I have read many times that a good debugging step while building a machine learning model is to try to overfit your model to a very small subset of your data. [Here is one such instance].
Provided your code is bug free, is it always possible to achieve perfect or near-perfect performance on the training set when you do this? Could you do it even on a small dataset of random numbers?
I have a model that is achieving significantly better accuracy on my actual data than it does if I feed it random numbers, but its far from perfect, and it seems no matter how small I make the dataset, how many layers I use, or how big I make the layers, the accuracy stays about the same. What could cause this?
UPDATE: Thanks to folks who responded, I understand that it should always be possible to fit a small subset of your data, so I took another look at my implementation.

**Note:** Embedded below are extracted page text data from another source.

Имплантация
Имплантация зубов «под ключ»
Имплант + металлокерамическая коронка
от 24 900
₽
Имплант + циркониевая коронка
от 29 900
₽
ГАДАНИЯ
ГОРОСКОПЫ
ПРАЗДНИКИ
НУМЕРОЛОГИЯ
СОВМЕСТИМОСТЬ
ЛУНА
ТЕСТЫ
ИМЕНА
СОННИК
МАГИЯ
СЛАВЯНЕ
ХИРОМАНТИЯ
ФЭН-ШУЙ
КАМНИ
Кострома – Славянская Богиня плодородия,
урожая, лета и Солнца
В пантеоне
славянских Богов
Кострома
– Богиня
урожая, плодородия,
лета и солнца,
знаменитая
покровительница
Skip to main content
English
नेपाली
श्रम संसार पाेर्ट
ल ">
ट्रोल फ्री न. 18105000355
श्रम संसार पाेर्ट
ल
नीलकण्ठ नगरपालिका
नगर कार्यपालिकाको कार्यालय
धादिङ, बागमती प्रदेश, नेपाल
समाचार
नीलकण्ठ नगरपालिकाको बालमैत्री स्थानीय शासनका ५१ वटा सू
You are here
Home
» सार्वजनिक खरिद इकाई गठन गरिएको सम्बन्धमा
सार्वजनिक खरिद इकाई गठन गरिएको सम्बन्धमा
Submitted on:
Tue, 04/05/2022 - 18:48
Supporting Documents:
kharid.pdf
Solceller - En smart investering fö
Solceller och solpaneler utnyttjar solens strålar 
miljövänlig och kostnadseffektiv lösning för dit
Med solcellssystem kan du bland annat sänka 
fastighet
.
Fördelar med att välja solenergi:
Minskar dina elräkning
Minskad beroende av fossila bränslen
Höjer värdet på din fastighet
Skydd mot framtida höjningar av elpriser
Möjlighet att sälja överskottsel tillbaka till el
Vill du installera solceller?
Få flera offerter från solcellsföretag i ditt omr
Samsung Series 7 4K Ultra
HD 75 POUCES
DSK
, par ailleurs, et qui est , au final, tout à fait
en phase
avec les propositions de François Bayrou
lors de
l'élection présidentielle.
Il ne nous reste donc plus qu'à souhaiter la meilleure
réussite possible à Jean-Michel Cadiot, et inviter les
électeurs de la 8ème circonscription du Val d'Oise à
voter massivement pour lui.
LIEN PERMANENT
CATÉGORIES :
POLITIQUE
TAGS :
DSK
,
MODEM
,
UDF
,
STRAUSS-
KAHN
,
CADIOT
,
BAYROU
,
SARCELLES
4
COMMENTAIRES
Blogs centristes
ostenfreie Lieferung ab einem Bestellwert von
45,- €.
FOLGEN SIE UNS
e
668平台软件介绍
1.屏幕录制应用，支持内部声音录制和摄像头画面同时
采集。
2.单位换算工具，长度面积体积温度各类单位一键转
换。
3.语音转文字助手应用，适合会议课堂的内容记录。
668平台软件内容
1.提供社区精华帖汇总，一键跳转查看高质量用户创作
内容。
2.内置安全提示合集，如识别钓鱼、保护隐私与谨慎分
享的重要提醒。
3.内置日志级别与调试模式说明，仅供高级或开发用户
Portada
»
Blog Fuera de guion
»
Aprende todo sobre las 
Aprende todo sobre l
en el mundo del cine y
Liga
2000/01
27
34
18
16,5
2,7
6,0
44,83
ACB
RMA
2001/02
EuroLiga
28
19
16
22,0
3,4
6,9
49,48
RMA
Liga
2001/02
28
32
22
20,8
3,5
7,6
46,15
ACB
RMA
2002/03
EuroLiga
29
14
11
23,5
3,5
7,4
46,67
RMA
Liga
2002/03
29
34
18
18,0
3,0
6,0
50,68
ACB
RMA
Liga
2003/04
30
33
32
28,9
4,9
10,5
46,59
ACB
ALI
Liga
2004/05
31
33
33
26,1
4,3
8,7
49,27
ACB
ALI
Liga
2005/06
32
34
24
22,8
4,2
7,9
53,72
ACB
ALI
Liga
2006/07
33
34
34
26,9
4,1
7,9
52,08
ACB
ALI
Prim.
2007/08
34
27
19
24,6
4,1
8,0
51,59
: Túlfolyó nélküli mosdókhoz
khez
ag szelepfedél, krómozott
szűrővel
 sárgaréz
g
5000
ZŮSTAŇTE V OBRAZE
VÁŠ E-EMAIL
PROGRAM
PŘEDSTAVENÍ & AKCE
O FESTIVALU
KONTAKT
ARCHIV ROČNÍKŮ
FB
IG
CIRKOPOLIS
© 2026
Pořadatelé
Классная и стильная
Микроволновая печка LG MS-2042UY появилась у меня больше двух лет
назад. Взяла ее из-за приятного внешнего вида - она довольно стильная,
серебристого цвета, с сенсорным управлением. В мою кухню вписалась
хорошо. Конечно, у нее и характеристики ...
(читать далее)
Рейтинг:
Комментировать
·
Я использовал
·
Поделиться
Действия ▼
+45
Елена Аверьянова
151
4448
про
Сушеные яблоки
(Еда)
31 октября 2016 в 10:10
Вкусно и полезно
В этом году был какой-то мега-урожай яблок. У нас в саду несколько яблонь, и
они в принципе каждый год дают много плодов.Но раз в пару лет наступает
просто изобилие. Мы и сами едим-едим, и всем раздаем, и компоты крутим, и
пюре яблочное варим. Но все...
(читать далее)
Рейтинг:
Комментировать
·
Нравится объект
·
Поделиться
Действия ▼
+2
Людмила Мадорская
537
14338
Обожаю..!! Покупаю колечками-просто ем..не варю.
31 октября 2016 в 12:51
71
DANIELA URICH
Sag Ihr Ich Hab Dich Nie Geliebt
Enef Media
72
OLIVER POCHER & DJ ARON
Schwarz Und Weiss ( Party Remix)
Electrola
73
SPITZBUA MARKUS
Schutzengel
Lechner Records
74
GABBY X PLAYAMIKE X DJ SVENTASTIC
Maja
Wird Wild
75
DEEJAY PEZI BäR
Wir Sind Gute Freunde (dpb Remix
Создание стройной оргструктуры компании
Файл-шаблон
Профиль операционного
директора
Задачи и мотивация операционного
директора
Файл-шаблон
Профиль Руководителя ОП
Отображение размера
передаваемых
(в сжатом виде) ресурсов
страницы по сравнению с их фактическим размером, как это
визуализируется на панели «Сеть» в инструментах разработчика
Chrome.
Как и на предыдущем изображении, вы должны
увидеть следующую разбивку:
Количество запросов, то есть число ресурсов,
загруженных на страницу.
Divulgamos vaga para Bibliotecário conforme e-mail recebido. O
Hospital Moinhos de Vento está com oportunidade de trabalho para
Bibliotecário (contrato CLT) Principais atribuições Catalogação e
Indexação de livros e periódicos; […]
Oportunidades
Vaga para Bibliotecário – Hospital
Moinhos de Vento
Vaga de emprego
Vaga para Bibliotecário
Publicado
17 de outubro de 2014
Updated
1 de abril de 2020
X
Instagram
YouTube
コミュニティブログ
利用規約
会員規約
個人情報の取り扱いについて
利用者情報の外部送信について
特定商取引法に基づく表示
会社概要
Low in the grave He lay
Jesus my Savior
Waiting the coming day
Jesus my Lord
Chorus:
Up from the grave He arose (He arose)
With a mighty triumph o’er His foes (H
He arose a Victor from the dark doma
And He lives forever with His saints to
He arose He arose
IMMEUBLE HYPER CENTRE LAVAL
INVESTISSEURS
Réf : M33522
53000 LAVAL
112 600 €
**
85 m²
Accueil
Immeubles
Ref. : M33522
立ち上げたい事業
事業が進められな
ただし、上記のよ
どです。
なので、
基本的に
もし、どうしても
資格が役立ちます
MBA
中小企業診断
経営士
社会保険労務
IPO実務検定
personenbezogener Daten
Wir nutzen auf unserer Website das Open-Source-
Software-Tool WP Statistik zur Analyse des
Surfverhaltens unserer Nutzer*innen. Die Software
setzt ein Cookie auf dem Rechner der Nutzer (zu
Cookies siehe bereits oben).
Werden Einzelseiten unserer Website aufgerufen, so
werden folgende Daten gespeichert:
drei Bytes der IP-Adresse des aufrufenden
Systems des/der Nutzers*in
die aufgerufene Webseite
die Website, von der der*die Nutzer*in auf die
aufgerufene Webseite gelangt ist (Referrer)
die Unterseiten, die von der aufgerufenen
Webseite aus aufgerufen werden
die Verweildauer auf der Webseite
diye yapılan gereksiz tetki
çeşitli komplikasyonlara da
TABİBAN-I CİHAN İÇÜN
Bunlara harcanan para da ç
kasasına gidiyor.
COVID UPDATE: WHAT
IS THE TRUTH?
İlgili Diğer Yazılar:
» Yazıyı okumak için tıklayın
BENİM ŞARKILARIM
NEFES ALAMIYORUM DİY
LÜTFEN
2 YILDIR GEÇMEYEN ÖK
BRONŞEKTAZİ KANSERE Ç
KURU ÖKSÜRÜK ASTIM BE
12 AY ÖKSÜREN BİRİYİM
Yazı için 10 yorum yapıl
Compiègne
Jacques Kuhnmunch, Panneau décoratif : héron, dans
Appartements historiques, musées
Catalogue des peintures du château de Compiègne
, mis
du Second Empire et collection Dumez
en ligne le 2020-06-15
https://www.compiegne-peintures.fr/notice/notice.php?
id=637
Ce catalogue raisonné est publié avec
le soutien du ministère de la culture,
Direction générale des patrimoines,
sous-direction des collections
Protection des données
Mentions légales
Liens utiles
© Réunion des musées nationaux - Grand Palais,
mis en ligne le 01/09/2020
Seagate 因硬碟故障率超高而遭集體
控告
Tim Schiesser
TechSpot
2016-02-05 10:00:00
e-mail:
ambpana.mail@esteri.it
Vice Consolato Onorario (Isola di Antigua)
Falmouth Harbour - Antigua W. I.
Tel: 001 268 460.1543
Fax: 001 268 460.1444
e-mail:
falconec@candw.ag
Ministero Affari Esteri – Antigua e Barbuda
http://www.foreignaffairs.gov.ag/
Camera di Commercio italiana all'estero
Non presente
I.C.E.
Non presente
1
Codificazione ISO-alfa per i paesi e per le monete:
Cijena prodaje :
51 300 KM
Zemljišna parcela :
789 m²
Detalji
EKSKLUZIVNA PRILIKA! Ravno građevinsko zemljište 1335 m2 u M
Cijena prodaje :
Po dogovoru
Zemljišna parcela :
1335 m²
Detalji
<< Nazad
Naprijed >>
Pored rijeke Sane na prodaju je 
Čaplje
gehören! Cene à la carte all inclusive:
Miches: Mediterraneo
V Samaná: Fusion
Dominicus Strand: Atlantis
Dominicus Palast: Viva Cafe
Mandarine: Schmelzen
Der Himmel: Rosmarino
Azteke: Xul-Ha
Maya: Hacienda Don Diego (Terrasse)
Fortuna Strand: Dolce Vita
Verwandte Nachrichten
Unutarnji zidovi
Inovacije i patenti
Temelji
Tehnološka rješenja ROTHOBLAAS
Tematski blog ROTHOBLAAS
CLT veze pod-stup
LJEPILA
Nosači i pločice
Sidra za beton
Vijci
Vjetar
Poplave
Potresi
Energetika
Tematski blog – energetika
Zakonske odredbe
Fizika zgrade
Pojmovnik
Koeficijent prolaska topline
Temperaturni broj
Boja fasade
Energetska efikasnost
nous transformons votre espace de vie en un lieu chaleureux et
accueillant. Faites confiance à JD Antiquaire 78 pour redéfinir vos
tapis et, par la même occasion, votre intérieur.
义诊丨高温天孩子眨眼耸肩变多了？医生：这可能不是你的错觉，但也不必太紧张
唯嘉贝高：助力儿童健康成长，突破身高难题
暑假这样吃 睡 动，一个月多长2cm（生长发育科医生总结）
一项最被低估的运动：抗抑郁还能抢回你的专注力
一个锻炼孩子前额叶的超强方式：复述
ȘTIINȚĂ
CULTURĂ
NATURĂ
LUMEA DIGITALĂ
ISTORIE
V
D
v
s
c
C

It turned out there were several small issues. Switching from random uniform weight initialization to xavier initialization provided a significant bump in my results (I assumed this would only improve the speed at which training would converge to the same crappy result, but it actually improved the accuracy overall). I also did not have fully normalized data. Everything was in a range from 0 to ~10, which I initially thought should be good enough, but I got another big bump in performance when I normalized to -1 to 1. A third problem I had was with my validation set. My data is in several different sets from different sources, and it turned out there were distinct "styles" or trends to each set. I was training on a majority of the datasets, and evaluating on one particular set. When I shuffled all the individual examples together from all sets, and then drew my validation set randomly from the complete shuffled set, I started seeing accuracies in the mid and upper 90s!